Kaynak metin —
* * * *

Görüntülediğiniz mahkeme kararı kesinleşmiş bir karardır.
T.C. KONYA BAM 6. HUKUK DAİRESİ Esas-Karar No:
T.C.
KONYA
BÖLGE ADLİYE MAHKEMESİ
6. HUKUK DAİRESİ
DOSYA NO :
KARAR NO :
T Ü R K M İ L L E T İ A D I N A
İ S T İ N A F K A R A R I
BAŞKAN :
ÜYE :
ÜYE :
KATİP :
İNCELENEN KARARIN
MAHKEMESİ : KONYA. ASLİYE TİCARET MAHKEMESİ
TARİHİ : 21/06/2022
NUMARASI : Esas Karar
DAVACI :
VEKİLLERİ : Av.
İSTİNAF EDEN DAVALI :
VEKİLLERİ : Av.
DAVA : Alacak (Ticari Satımdan Kaynaklanan)

* * * *

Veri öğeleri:
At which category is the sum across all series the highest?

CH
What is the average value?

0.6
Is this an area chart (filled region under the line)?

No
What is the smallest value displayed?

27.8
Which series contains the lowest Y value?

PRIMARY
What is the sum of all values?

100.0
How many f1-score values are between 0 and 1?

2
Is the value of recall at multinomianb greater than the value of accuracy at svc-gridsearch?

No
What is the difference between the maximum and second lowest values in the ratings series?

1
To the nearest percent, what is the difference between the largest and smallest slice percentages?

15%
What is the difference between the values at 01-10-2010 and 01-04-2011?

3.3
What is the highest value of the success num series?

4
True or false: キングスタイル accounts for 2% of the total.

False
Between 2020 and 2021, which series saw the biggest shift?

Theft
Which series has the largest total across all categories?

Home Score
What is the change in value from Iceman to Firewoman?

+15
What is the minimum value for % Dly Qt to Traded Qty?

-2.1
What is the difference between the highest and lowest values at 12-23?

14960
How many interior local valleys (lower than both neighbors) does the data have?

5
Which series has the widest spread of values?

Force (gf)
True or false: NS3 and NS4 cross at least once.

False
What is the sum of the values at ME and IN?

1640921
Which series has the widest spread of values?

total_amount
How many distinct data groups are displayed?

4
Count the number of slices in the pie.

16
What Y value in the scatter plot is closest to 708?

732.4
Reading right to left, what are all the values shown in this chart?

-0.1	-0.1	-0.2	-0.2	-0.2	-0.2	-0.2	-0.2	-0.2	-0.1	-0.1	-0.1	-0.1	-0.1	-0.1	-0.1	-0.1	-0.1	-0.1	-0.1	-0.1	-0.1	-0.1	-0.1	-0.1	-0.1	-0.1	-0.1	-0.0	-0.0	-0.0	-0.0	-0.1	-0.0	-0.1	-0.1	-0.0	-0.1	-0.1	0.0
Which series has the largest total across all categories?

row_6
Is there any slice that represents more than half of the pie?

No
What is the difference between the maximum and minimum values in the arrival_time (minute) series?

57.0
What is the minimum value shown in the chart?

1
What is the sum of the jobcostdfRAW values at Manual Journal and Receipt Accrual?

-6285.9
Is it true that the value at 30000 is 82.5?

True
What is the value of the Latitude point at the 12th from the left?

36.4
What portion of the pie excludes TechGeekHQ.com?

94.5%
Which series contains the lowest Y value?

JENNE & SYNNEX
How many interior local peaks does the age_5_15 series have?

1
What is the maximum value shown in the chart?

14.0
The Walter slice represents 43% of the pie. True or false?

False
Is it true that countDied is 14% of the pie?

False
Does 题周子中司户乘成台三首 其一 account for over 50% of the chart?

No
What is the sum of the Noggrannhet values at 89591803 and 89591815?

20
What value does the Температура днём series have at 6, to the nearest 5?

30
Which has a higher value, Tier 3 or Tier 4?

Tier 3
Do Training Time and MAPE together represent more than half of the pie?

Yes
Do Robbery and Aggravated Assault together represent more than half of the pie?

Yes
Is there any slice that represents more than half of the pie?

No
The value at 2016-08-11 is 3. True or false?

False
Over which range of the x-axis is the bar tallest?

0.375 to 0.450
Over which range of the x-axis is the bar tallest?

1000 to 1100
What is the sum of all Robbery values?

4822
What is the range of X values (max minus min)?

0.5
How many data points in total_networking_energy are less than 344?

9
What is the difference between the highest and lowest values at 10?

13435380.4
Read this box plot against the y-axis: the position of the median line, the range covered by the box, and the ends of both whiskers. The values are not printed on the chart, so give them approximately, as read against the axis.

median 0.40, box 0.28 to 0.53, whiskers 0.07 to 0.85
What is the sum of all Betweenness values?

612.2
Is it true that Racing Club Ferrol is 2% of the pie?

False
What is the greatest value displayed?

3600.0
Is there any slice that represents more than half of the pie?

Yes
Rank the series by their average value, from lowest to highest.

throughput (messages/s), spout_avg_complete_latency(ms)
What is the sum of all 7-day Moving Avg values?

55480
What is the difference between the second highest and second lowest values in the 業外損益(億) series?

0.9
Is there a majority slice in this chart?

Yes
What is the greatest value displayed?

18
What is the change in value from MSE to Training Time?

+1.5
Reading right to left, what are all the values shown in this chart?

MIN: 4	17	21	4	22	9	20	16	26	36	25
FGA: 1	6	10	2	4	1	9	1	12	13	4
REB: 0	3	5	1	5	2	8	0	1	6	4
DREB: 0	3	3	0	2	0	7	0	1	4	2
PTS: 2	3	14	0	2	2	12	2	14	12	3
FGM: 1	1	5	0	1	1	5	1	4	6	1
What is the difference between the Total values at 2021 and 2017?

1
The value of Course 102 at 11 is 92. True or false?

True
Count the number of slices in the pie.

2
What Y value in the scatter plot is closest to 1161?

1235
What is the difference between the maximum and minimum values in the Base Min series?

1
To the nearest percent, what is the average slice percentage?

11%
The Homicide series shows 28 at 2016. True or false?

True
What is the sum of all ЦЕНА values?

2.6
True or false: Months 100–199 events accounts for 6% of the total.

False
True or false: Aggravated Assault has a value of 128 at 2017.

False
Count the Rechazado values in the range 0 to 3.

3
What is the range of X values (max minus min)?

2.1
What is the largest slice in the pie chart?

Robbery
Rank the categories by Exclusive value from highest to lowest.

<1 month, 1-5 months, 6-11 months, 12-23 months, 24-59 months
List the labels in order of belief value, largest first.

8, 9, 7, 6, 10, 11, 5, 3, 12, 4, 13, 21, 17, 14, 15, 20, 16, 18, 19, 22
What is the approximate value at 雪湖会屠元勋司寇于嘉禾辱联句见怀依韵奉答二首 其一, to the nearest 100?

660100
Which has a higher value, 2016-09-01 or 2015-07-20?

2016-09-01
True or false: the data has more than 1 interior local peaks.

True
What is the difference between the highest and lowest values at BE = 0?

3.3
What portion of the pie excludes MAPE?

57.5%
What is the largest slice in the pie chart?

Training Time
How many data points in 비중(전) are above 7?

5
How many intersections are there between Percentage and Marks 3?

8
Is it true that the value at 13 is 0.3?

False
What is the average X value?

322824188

* * * *

Yukarıdaki istinaf kararı metnini baştan sona hiçbir değişiklik yapmadan kopyala.

Yanıt alanı —
Görüntülediğiniz mahkeme kararı kesinleşmiş bir karardır.
T.C. KONYA BAM 6. HUKUK DAİRESİ Esas-Karar No:
T.C.
KONYA
BÖLGE ADLİYE MAHKEMESİ
6. HUKUK DAİRESİ
DOSYA NO :
KARAR NO :
T Ü R K M İ L L E T İ A D I N A
İ S T İ N A F K A R A R I
BAŞKAN :
ÜYE :
ÜYE :
KATİP :
İNCELENEN KARARIN
MAHKEMESİ : KONYA. ASLİYE TİCARET MAHKEMESİ
TARİHİ : 21/06/2022
NUMARASI : Esas Karar
DAVACI :
VEKİLLERİ : Av.
İSTİNAF EDEN DAVALI :
VEKİLLERİ : Av.
DAVA : Alacak (Ticari Satımdan Kaynaklanan)